Fritura de cabracho (fried scorpion fish) with garlic aioli

It is owned by Marcelo Tejedor who is a chef himself. The staff were friendly, relaxed and attentive. I tried to get a photo of head chef Martin Vazquez but he refused to have a photo by himself insisting he will only have photos taken with the entire team. He gets 5 stars from me just for that!

Head chef Martin Vazquez (4th from left) and his team  

Head chef Martin Vazquez (4th from left) and his team  

Speaking of stars, this is one of the best-value Michelin starred restaurant I've been to. The 3 of us had 8 courses, 6 glasses of wine plus water and bread and the bill was only 136 euros.

Steak tartar

Steak tartar

Plantain in pastry with vanilla ice cream and orange sauce (divine!) 

Plantain in pastry with vanilla ice cream and orange sauce (divine!) 

Limon gratinado  

Limon gratinado  

So if you happen to be in Santiago de Compostela, make this restaurant part of your pilgrimage and have a buen Camino.

El Barril de Las Letras, Madrid

 
Red prawn paella

Red prawn paella

I don't know about you but I always get a little nervous about taking on restaurant recommendations when it's from someone I've just met. People have different tastes. When I'm in a foreign country, my bad-meal anxiety kicks in even more because I wonder if I'm being sent off to slaughter at a tourist trap. I have serious trust issues.

We just met Moises this morning, our local guide, and as lovely, informative and helpful as he is, I was on tenterhooks until the first plate of food arrived.

Moises recommended this place for seafood and paella so those were exactly what we ordered. They started us with a plate of olives and based on its taste and presentation, I began to exhale slowly.

We were each presented with complimentary hot bean casserole in a mini tureen which I forgot to take a photo of. It was warm, satisfying and told me everything was going to be alright.
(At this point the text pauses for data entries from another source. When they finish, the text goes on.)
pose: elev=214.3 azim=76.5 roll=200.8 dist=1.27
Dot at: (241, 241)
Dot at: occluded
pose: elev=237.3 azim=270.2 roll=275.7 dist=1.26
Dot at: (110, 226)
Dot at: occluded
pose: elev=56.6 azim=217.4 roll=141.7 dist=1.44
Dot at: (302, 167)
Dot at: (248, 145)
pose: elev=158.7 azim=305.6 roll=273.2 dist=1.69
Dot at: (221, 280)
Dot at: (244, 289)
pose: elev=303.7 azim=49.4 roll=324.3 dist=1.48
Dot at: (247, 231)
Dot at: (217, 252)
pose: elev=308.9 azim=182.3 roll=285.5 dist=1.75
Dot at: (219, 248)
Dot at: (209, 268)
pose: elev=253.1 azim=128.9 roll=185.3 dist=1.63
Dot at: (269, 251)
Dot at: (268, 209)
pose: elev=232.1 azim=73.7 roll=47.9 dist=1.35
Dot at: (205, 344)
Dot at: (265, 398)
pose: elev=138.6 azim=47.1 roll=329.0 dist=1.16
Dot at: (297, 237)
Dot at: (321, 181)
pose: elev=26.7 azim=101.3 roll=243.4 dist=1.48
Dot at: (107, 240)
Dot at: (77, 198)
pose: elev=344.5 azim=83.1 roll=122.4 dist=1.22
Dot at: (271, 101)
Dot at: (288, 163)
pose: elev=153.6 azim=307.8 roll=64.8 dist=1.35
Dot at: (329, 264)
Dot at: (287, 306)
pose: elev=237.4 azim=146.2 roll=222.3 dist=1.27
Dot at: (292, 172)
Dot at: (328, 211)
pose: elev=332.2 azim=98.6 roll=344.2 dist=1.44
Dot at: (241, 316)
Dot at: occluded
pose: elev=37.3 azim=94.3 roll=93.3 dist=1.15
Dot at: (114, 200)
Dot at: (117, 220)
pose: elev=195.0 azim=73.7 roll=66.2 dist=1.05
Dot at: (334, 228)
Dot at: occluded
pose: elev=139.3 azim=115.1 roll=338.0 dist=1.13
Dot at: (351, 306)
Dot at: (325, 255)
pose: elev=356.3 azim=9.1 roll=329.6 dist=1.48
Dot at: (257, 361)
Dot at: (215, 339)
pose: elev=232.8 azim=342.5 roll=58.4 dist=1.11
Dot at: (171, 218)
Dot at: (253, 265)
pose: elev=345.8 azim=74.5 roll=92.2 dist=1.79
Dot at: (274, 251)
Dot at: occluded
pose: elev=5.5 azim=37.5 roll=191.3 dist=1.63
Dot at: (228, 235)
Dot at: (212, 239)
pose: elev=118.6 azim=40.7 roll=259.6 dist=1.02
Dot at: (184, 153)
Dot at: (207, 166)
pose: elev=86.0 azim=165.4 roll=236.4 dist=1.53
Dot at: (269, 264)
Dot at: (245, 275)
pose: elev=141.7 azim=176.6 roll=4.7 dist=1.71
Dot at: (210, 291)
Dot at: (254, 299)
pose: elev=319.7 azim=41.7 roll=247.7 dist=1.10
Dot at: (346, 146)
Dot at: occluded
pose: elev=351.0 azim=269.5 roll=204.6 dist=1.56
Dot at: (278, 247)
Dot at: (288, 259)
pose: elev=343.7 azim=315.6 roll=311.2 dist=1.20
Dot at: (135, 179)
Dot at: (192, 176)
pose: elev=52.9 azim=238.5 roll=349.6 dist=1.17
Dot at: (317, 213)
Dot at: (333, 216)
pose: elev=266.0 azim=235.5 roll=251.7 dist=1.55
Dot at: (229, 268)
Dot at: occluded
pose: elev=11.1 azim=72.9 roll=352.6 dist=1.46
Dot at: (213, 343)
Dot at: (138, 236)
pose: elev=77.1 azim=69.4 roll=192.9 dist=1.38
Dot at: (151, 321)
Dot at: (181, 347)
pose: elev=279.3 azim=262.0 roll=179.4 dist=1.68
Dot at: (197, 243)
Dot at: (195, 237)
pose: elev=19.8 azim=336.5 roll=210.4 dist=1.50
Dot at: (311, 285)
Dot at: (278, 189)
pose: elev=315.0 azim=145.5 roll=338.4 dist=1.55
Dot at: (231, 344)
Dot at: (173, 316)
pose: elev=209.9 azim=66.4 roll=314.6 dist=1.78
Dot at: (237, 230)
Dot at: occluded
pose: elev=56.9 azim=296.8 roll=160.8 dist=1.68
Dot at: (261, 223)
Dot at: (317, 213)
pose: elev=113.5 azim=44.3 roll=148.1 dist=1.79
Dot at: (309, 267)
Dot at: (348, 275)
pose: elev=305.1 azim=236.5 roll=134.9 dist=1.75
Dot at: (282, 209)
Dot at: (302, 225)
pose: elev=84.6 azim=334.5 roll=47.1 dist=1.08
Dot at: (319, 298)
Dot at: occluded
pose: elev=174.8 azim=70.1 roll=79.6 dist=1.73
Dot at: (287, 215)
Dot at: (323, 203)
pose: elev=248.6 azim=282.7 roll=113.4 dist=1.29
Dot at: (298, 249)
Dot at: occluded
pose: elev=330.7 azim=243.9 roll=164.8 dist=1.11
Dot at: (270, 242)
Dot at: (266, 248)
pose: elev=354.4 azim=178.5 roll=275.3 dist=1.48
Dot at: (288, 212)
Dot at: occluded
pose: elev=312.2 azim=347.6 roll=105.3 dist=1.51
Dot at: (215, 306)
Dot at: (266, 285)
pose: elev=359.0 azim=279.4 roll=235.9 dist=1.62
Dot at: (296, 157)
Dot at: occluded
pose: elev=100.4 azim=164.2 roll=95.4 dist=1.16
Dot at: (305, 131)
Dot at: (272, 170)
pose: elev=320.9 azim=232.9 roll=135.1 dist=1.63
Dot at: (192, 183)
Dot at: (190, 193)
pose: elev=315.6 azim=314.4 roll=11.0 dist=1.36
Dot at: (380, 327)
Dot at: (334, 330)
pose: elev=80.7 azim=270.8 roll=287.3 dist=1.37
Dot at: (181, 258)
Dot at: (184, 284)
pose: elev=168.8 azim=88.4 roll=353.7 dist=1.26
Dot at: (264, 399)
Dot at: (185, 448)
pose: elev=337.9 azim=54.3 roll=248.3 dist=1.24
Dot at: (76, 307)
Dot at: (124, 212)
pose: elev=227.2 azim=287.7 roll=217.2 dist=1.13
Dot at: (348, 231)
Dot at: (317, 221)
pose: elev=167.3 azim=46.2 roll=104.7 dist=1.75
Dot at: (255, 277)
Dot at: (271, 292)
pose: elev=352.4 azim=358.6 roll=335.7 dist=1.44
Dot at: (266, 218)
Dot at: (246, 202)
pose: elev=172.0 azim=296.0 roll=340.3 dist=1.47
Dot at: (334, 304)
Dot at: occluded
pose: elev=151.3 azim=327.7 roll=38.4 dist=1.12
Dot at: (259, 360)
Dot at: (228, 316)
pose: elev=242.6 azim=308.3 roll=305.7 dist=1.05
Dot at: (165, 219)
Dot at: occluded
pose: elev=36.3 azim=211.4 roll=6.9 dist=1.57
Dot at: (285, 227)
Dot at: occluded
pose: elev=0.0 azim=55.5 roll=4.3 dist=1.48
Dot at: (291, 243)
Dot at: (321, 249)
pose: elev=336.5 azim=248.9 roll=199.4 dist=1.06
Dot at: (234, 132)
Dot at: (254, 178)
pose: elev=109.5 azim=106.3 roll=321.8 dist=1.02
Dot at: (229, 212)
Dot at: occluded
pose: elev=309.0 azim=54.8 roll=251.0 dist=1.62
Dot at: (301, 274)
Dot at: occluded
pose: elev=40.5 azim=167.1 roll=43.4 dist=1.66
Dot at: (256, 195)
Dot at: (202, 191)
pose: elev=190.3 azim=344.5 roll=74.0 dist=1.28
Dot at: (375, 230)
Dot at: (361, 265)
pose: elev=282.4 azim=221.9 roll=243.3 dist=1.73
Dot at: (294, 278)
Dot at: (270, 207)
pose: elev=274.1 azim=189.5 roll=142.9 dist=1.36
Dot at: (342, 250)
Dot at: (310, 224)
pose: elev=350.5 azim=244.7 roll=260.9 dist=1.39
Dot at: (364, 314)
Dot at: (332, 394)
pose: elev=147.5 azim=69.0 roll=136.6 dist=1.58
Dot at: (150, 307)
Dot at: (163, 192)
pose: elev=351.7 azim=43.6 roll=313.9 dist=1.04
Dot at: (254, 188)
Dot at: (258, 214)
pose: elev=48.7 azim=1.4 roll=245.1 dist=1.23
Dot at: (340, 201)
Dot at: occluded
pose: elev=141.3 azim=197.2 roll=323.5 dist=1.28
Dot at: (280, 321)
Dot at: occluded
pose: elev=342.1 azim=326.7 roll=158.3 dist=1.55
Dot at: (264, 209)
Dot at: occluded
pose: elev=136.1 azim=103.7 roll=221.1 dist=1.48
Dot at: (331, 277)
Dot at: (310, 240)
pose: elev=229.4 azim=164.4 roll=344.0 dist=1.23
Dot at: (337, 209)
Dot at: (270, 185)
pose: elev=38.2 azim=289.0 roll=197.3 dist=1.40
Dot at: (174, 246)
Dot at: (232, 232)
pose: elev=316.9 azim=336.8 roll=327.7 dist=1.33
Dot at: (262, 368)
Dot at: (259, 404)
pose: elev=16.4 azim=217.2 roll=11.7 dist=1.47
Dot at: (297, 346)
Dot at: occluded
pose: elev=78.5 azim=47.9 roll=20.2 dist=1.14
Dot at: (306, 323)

The restaurant is an easy walking distance from the Prado Museum and far enough from tourist crowds. e arrived just after 2 pm and my Sydney brain initially registered the few occupied tables as people just finishing off their lunches. In actual fact, we were one of the early guests and by 3 pm this large restaurant was packed with smartly dressed locals eating their biggest meal of the day.

 

The fried calamari was perfectly cooked and seasoned, served with a mix of pickled peppers. Even the green salad was a standout with the tomatoes having just the right balance of sweetness and acidity. The berberechos or clams were divine and had bread-dunking-worthy sauce made of olive oil, garlic, white wine, parsley (but ground to a paste rather than just chopped and I think this method gave it a much deeper flavour) and chilli. 

Fried calamari & tomato salad

Fried calamari & tomato salad

Berberechos

Berberechos

We were so full and couldn't imagine ordering dessert. This didn't stop us from scoffing down these complimentary morsels of butter cake.

Butter cake

Butter cake

So thanks to Moises Perez Zapata, the friendly staff and talented Filipino (yes!) chef at El Barril de Las Letras, this little piggy was happy and cried hee hee hee all the way home!